INFOTERKINI.ID - Langit Jakarta selalu punya cara unik untuk menelan harapan; hari itu, hujan turun seiring jatuhnya gitar tua milik Elang. Ia duduk di trotoar dingin, seniman jalanan yang suaranya kini terasa lebih sumbang daripada nada sumbang sekalipun.
Setiap petikan senar adalah gema dari janji yang tak pernah terwujud, setiap lirik adalah air mata yang enggan menetes di hadapan keramaian yang acuh tak acuh. Dunia terasa seperti panggung kosong tanpa tepuk tangan.
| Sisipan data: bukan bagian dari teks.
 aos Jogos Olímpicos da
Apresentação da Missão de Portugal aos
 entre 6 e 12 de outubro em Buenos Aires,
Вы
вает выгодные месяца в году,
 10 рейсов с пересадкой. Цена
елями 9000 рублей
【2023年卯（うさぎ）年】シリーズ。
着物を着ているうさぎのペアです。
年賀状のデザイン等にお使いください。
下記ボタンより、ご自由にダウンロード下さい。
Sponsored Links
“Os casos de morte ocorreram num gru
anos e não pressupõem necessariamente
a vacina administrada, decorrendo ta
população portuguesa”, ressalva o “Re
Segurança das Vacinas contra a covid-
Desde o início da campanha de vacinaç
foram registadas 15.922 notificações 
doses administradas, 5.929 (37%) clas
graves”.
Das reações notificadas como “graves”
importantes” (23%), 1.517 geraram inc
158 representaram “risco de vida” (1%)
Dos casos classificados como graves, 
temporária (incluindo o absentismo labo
Namun, di tengah keremangan itu, hadir seorang perempuan bernama Rania, yang matanya menyimpan teduh layaknya danau di pegunungan yang jauh dari hiruk pikuk kota. Rania tidak menawarkan uang receh, tetapi sebuah senyum yang terasa seperti sinar matahari pertama setelah badai panjang.
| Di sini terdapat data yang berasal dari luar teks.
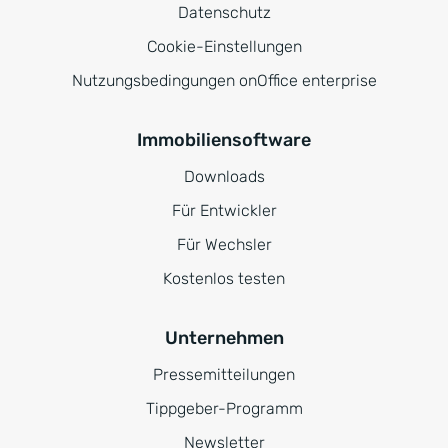
Datenschutz
Cookie-Einstellungen
Nutzungsbedingungen onOffice enterprise
Immobiliensoftware
Downloads
Für Entwickler
Für Wechsler
Kostenlos testen
Unternehmen
Pressemitteilungen
Tippgeber-Programm
Newsletter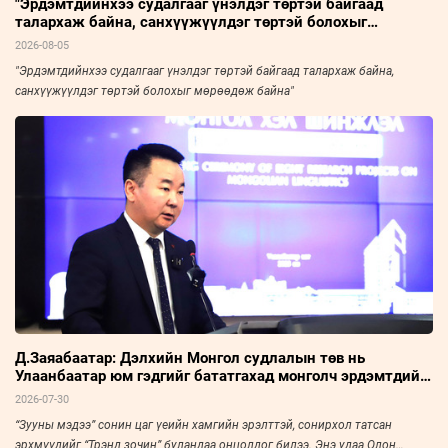
"Эрдэмтдийнхээ судалгааг үнэлдэг төртэй байгаад
талархаж байна, санхүүжүүлдэг төртэй болохыг
мөрөөдөж байна"
2026-08-05
"Эрдэмтдийнхээ судалгааг үнэлдэг төртэй байгаад талархаж байна,
санхүүжүүлдэг төртэй болохыг мөрөөдөж байна"
Д.Заяабаатар: Дэлхийн Монгол судлалын төв нь
Улаанбаатар юм гэдгийг бататгахад монголч эрдэмтдийн
хурал чухал нөлөөтэй
2026-07-30
“Зууны мэдээ” сонин цаг үеийн хамгийн эрэлттэй, сонирхол татсан
эрхмүүдийг “Трэнд зочин” буландаа онцолдог билээ. Энэ удаа Олон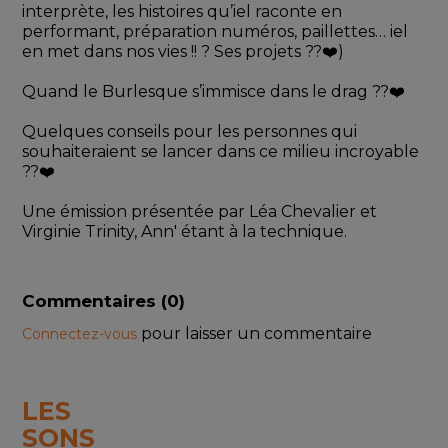
interprète, les histoires qu’iel raconte en 
performant, préparation numéros, paillettes… iel 
en met dans nos vies !! ? Ses projets ?️‍?❤️)
Quand le Burlesque s’immisce dans le drag ?️‍?❤️
Quelques conseils pour les personnes qui 
souhaiteraient se lancer dans ce milieu incroyable 
?️‍?❤️
Une émission présentée par Léa Chevalier et 
Virginie Trinity, Ann' étant à la technique.
Commentaires (
0
)
pour laisser un commentaire
Connectez-vous
LES
SONS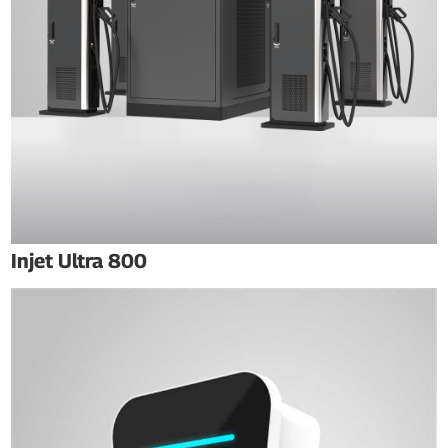
Injet Ultra 800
Rania melihat bukan seniman jalanan yang gagal, melainkan jiwa yang sedang terluka parah. Ia mulai datang setiap senja, membawa bekal sederhana dan cerita tentang bagaimana ia sendiri pernah terpuruk dalam jurang keraguan diri.
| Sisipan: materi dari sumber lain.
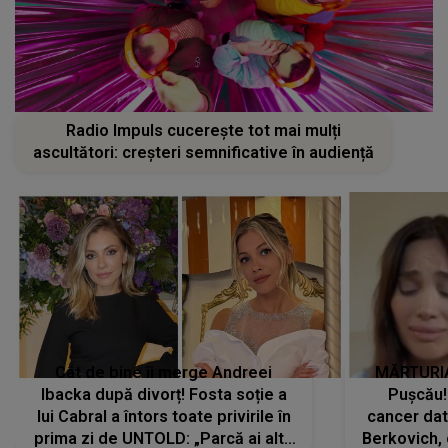
Radio Impuls cucerește tot mai mulți
ascultători: creșteri semnificative în audiență
Cât de bine îi merge Andreei
MĂRTURIA
Ibacka după divorț! Fosta soție a
Pușcău!
lui Cabral a întors toate privirile în
cancer dato
prima zi de UNTOLD: „Parcă ai altă
Berkovich, 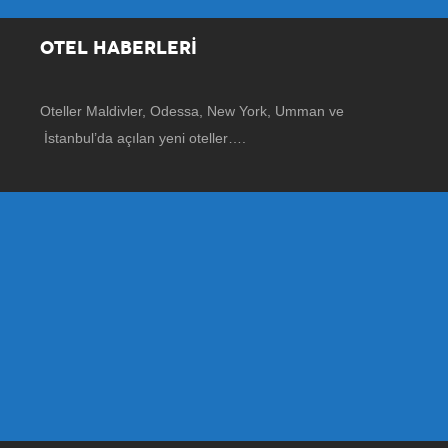
OTEL HABERLERİ
Oteller Maldivler, Odessa, New York, Umman ve
İstanbul’da açılan yeni oteller….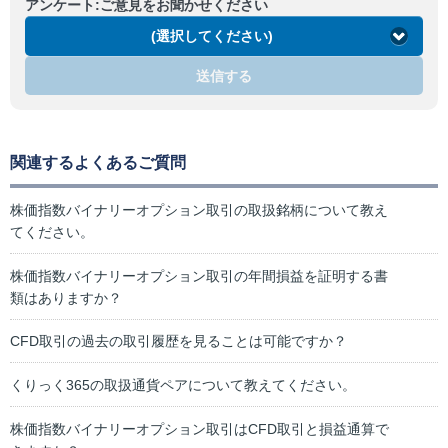
アンケート:ご意見をお聞かせください
(選択してください)
送信する
関連するよくあるご質問
株価指数バイナリーオプション取引の取扱銘柄について教え
てください。
株価指数バイナリーオプション取引の年間損益を証明する書
類はありますか？
CFD取引の過去の取引履歴を見ることは可能ですか？
くりっく365の取扱通貨ペアについて教えてください。
株価指数バイナリーオプション取引はCFD取引と損益通算で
Perlahan, kehadiran Rania menjadi jangkar bagi Elang yang nyaris karam diterjang ombak keputusasaan. Mereka berbagi mimpi yang dihancurkan dan harapan yang dibentuk kembali dari pecahan kaca.
Kisah mereka adalah cerminan otentik dari Novel kehidupan yang sesungguhnya: bahwa keindahan seringkali lahir dari luka yang paling dalam dan paling personal. Elang mulai menulis lagu baru, nadanya kini dipenuhi getaran syukur alih-alih ratapan pilu.
Mereka membangun kembali fondasi hidup bukan dengan kemewahan, melainkan dengan ketulusan dan keyakinan bahwa setiap hari adalah kesempatan baru untuk menjadi versi diri yang lebih baik dari hari kemarin. Cinta mereka adalah melodi duet yang harmonis.
Meskipun badai masa lalu masih sesekali mengancam, Elang kini tahu bahwa ia tidak lagi sendirian menghadapi gempuran dunia. Rania telah mengajarkannya bahwa kejatuhan adalah bagian dari koreografi menuju lompatan yang lebih tinggi.
Ketika Elang akhirnya naik ke panggung yang lebih besar, bukan tepuk tangan yang ia cari pertama kali, melainkan mata Rania yang bersinar bangga di barisan depan. Apakah ketulusan murni mampu menahan godaan gemerlap dunia yang baru saja ia raih?